The problem –
Of all the entries below, retype only the lines from the one with "right knee: (900, 1045, -2)" through the one with "right wrist: (1437, 923, -12)", exactly as they appear.
━━━ Data to examine
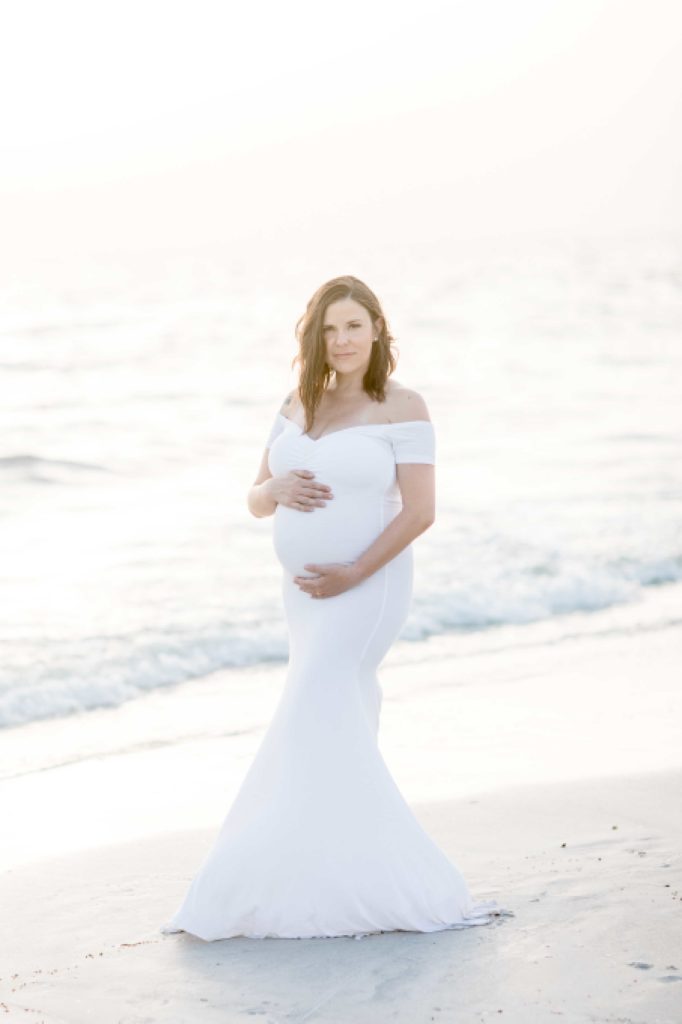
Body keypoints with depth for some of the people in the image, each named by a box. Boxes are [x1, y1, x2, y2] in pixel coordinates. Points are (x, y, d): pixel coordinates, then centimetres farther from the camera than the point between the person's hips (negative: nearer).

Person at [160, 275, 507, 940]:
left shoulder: (401, 408, -8)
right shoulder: (297, 407, 10)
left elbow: (420, 510, -14)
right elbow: (256, 500, 12)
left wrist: (354, 574, -20)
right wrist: (279, 490, -12)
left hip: (366, 587, -7)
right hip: (304, 588, 7)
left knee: (314, 720, -14)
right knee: (346, 726, 9)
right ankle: (377, 878, 17)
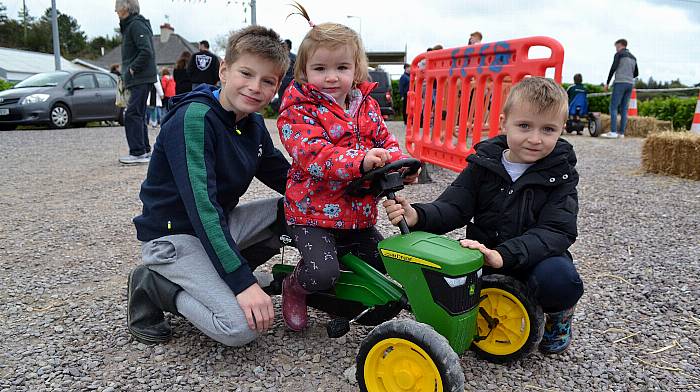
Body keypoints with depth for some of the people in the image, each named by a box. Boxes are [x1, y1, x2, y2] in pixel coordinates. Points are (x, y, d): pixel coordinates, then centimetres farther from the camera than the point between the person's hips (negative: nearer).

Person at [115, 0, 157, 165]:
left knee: (132, 115, -10)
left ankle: (138, 152, -8)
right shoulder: (129, 25, 19)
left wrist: (133, 69, -16)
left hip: (141, 78, -10)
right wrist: (128, 73, 13)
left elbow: (146, 51, -23)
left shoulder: (136, 25, -12)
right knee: (137, 115, 13)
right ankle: (145, 150, 20)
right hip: (137, 79, 10)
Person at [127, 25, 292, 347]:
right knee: (241, 327, -24)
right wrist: (243, 282, -34)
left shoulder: (253, 124, 4)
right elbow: (200, 204, -30)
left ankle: (216, 281, 5)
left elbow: (285, 177, 8)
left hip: (219, 224, 8)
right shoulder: (193, 118, -22)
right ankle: (153, 286, 0)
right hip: (173, 235, -8)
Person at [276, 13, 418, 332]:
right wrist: (360, 161, -42)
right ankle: (294, 287, 13)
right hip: (313, 211, -6)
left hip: (359, 213, 6)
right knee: (323, 274, -22)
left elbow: (385, 140, 9)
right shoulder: (299, 111, -12)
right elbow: (312, 153, -26)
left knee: (382, 264, 9)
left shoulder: (367, 106, 7)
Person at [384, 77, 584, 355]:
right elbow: (453, 207, -8)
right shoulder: (483, 165, -1)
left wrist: (504, 255, -35)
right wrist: (417, 216, -32)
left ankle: (559, 315, 4)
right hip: (482, 256, 2)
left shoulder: (561, 175, -6)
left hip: (537, 257, -1)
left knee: (560, 278, -34)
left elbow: (557, 231, -18)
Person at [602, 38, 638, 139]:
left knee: (613, 107, -8)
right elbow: (636, 73, 22)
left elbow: (613, 68, -10)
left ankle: (613, 132, -17)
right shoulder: (633, 57, 21)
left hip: (620, 83, -7)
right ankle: (621, 132, 2)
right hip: (630, 84, 7)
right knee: (624, 109, 6)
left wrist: (607, 83, -6)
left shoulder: (619, 54, 1)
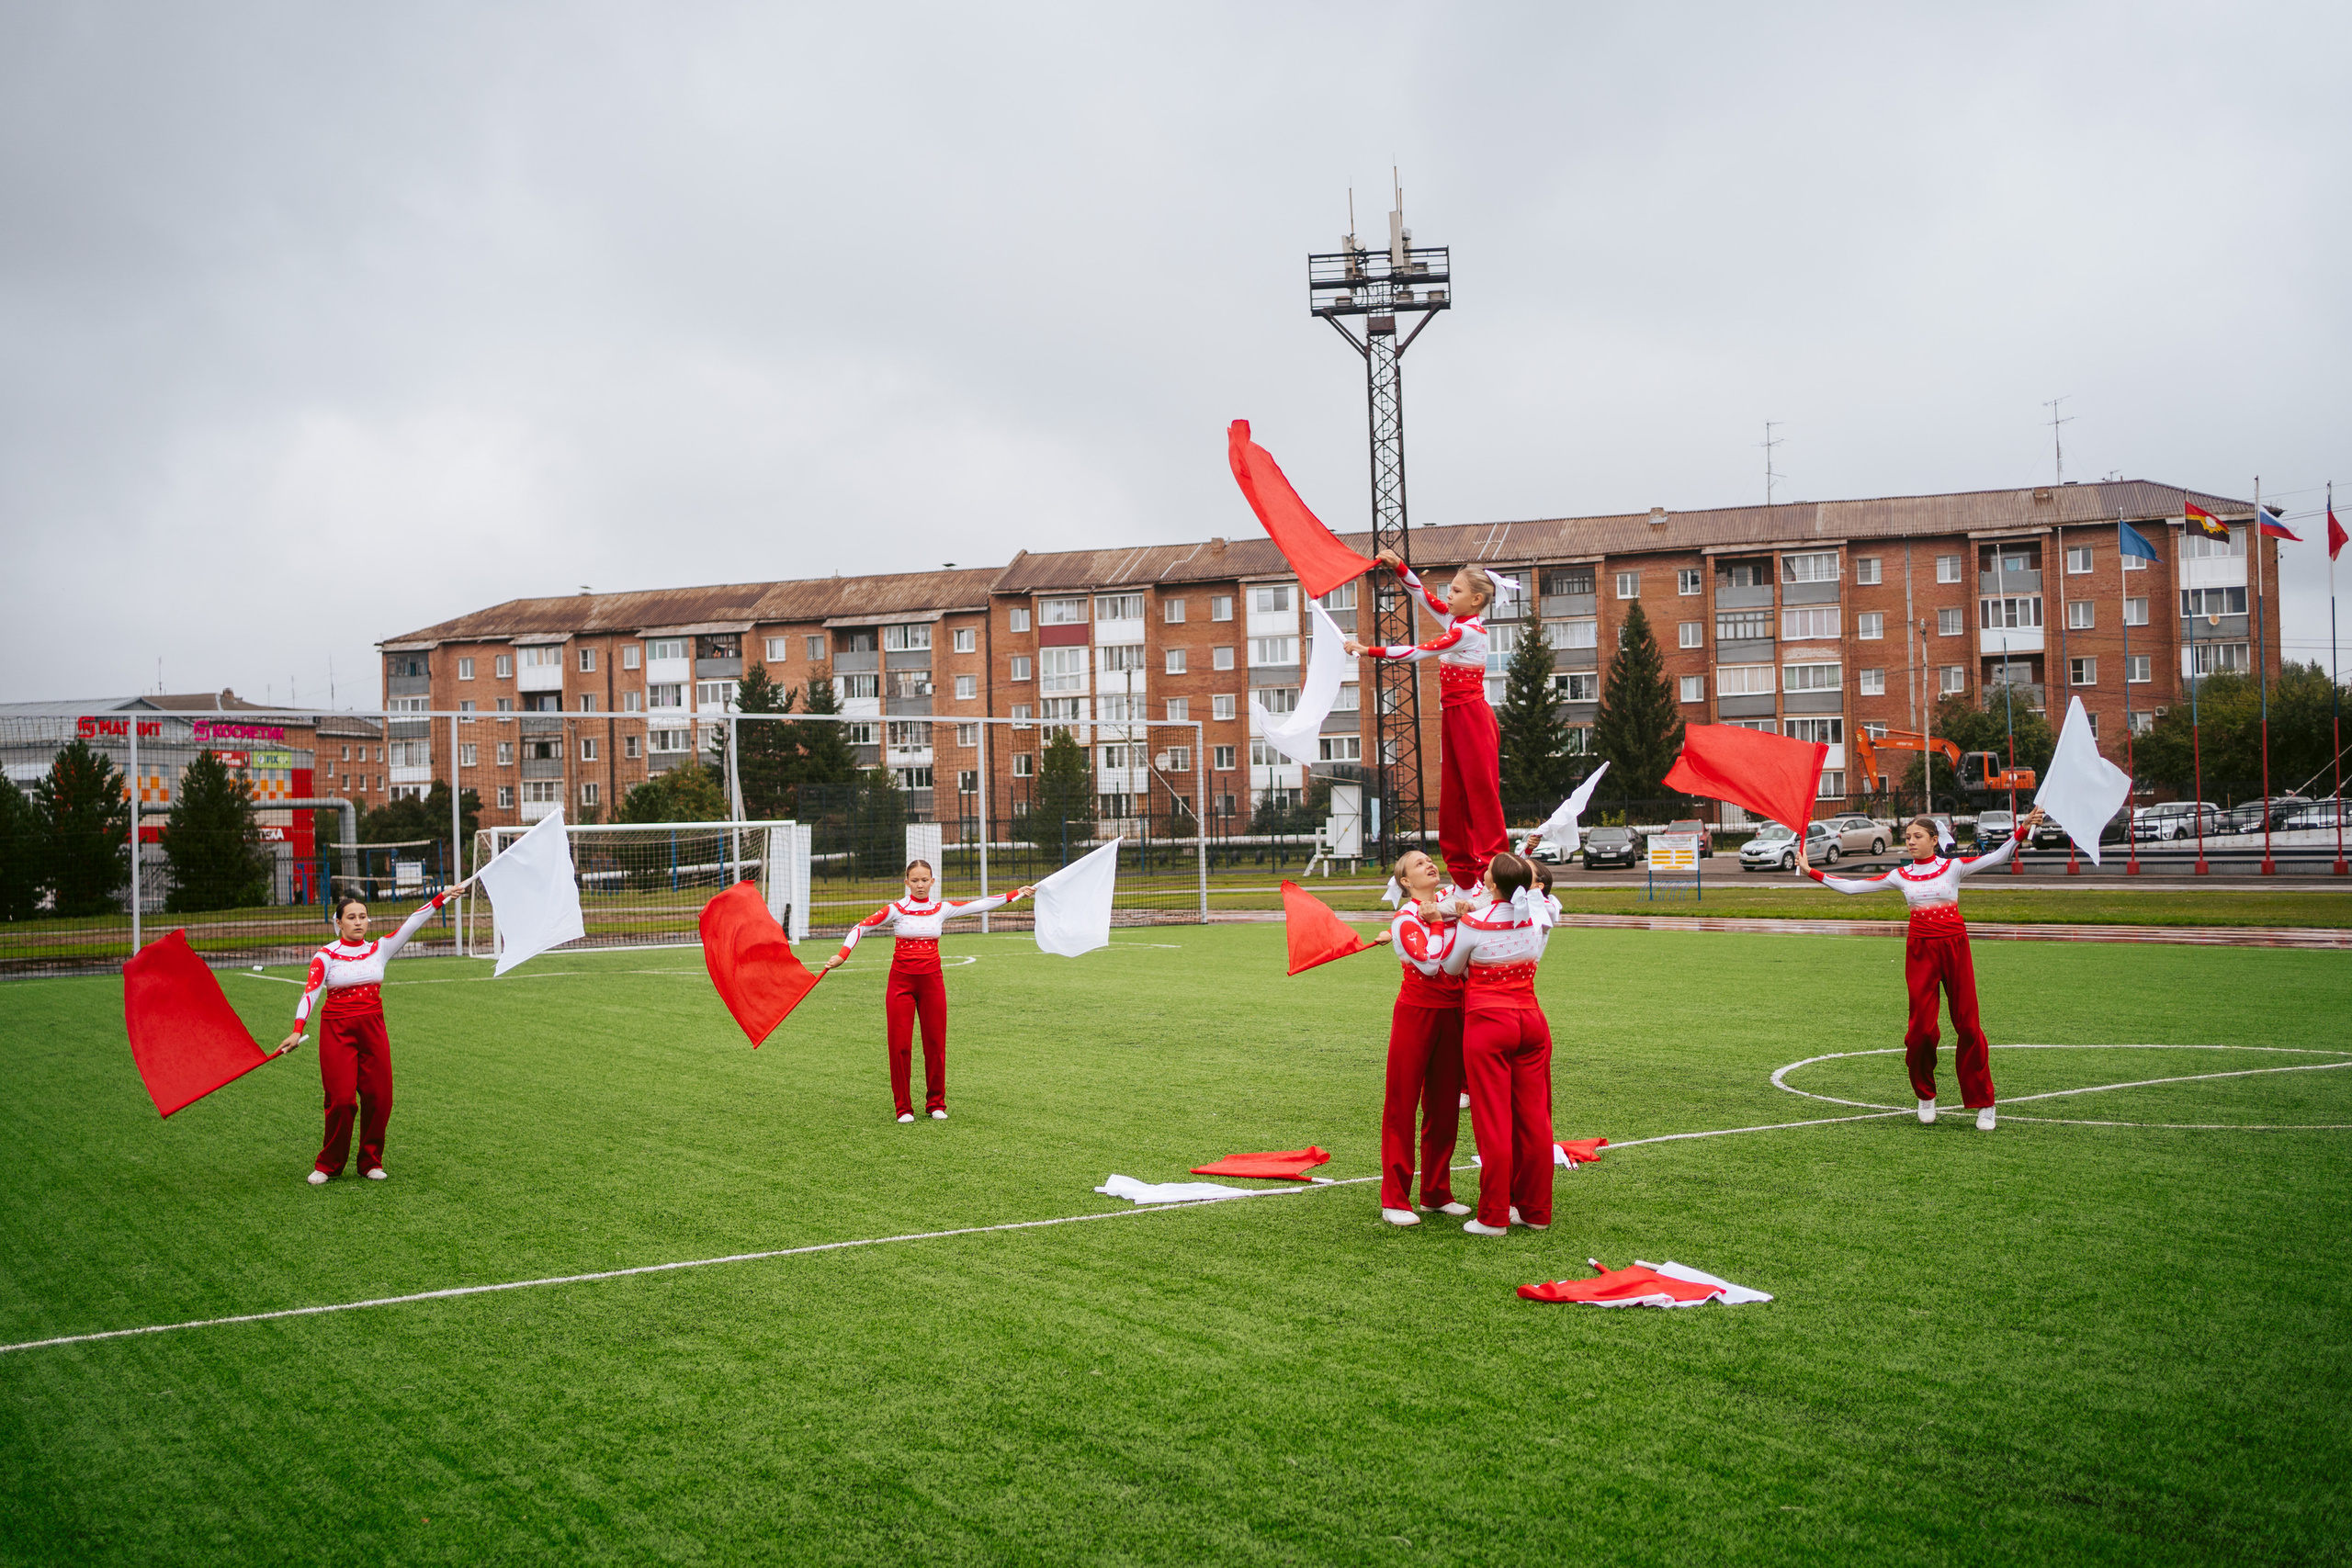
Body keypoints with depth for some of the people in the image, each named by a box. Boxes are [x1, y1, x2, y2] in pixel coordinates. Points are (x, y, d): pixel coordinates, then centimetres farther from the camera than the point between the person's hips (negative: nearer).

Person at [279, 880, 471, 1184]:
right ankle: (327, 1166, 9)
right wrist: (297, 1031, -25)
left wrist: (441, 898, -10)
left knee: (379, 1098, 0)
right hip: (337, 1031, -3)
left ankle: (371, 1162, 15)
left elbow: (411, 924, 0)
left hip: (373, 1029, 3)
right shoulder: (326, 956, -2)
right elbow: (310, 992, -13)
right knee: (341, 1099, -7)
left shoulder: (379, 950, 8)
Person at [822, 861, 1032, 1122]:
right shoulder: (896, 909, -3)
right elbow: (861, 927, -6)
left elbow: (982, 904, 5)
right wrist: (843, 954, -20)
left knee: (935, 1043, 4)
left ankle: (936, 1103, 18)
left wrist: (1017, 893, 2)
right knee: (900, 1045, -2)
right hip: (901, 981, -2)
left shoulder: (942, 909, 4)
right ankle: (904, 1108, 8)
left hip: (931, 982, 2)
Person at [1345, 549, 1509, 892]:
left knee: (1481, 789, -8)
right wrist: (1399, 567, 6)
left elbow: (1418, 652, -22)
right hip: (1454, 716, 10)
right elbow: (1424, 595, 19)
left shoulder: (1467, 631, -16)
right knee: (1453, 793, 8)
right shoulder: (1457, 621, 10)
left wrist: (1369, 651, -24)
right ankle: (1462, 869, 11)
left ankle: (1493, 863, -6)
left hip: (1471, 716, -10)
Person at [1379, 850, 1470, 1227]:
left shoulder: (1450, 899, 7)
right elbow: (1429, 962, -22)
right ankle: (1394, 1199, 3)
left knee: (1444, 1105, 11)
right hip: (1416, 1013, -6)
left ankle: (1437, 1193, 21)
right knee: (1402, 1104, -1)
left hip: (1453, 1015, 6)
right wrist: (1437, 923, -12)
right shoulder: (1405, 919, -10)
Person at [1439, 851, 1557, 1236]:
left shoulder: (1474, 924, -11)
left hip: (1487, 1021, -5)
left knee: (1493, 1121, -1)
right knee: (1534, 1118, 9)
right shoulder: (1536, 918, 0)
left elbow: (1451, 967, 3)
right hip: (1531, 1018, 5)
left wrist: (1456, 921, 13)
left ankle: (1493, 1217, 3)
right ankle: (1536, 1210, 16)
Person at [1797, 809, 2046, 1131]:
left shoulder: (1953, 867, 3)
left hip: (1954, 947, -1)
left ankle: (1983, 1104, 7)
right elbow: (1853, 886, 7)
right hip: (1920, 950, 2)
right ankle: (1925, 1096, 17)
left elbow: (1996, 857, -9)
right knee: (1921, 1026, -3)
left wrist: (2022, 830, -22)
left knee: (1967, 1025, -1)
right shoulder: (1901, 876, 8)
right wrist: (1811, 872, 3)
━━━━━━
Exercise answer –
right knee: (900, 1045, -2)
right hip: (901, 981, -2)
left shoulder: (942, 909, 4)
right ankle: (904, 1108, 8)
left hip: (931, 982, 2)
Person at [1345, 549, 1509, 892]:
left knee: (1481, 789, -8)
right wrist: (1399, 567, 6)
left elbow: (1418, 652, -22)
right hip: (1454, 716, 10)
right elbow: (1424, 595, 19)
left shoulder: (1467, 631, -16)
right knee: (1453, 793, 8)
right shoulder: (1457, 621, 10)
left wrist: (1369, 651, -24)
right ankle: (1462, 869, 11)
left ankle: (1493, 863, -6)
left hip: (1471, 716, -10)
Person at [1379, 850, 1470, 1227]:
left shoulder: (1450, 899, 7)
right elbow: (1429, 962, -22)
right ankle: (1394, 1199, 3)
left knee: (1444, 1105, 11)
right hip: (1416, 1013, -6)
left ankle: (1437, 1193, 21)
right knee: (1402, 1104, -1)
left hip: (1453, 1015, 6)
right wrist: (1437, 923, -12)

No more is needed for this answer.